TASK DIRECTIONS » Please copy the following listing word for word, leaving out the pictures.

DATASET RECORDS »
=== Begin Enclosure ===
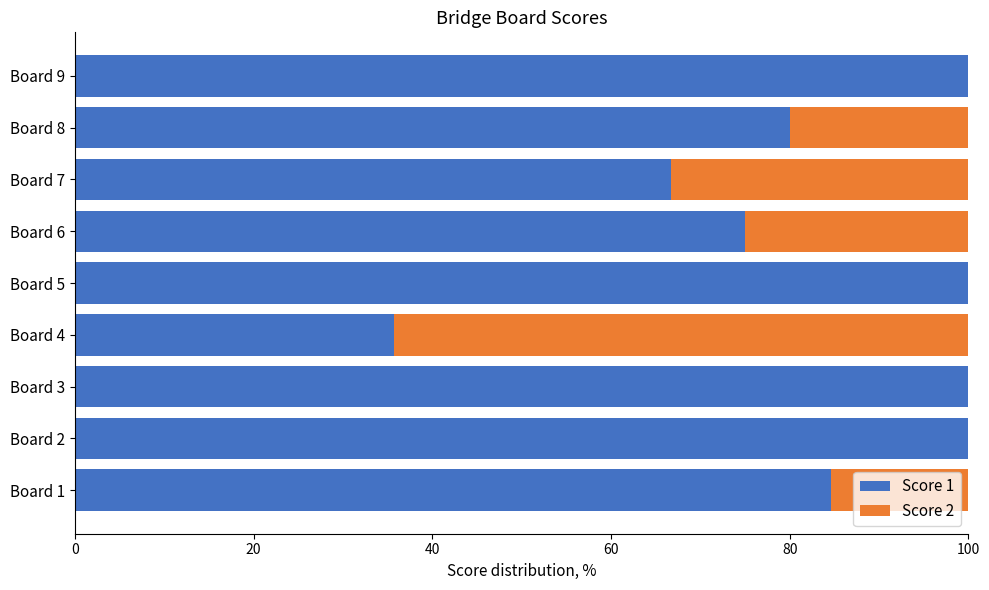

True or false: Score 1 has a value of 100.0 at Board 5.

True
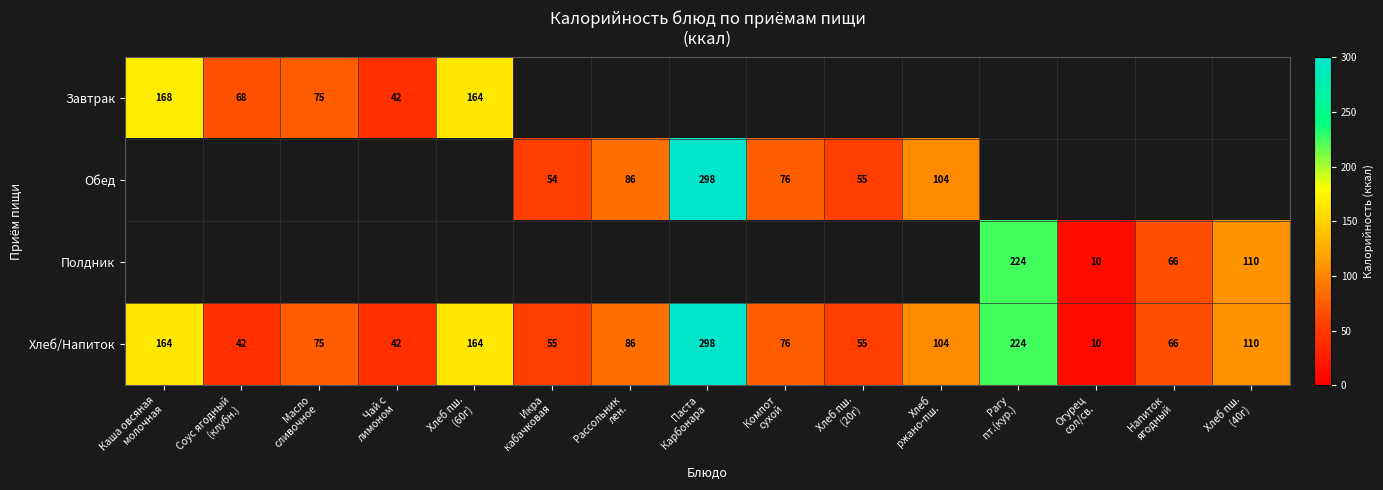

What is the sum of all Хлеб/Напиток values?

1571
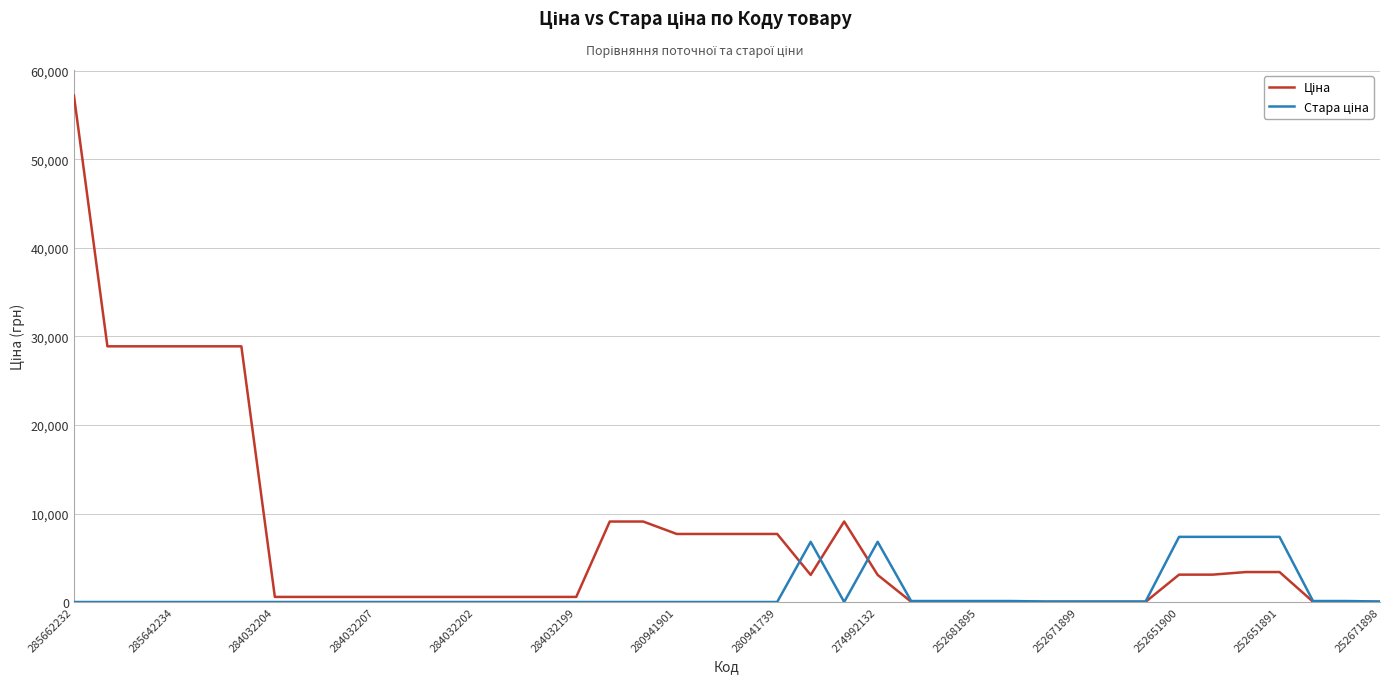

How many categories are shown in the chart?

40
=== End Enclosure ===
OUTPUT OF THE TASK »
True or false: Score 1 has a value of 100.0 at Board 5.

True

What is the sum of all Хлеб/Напиток values?

1571

How many categories are shown in the chart?

40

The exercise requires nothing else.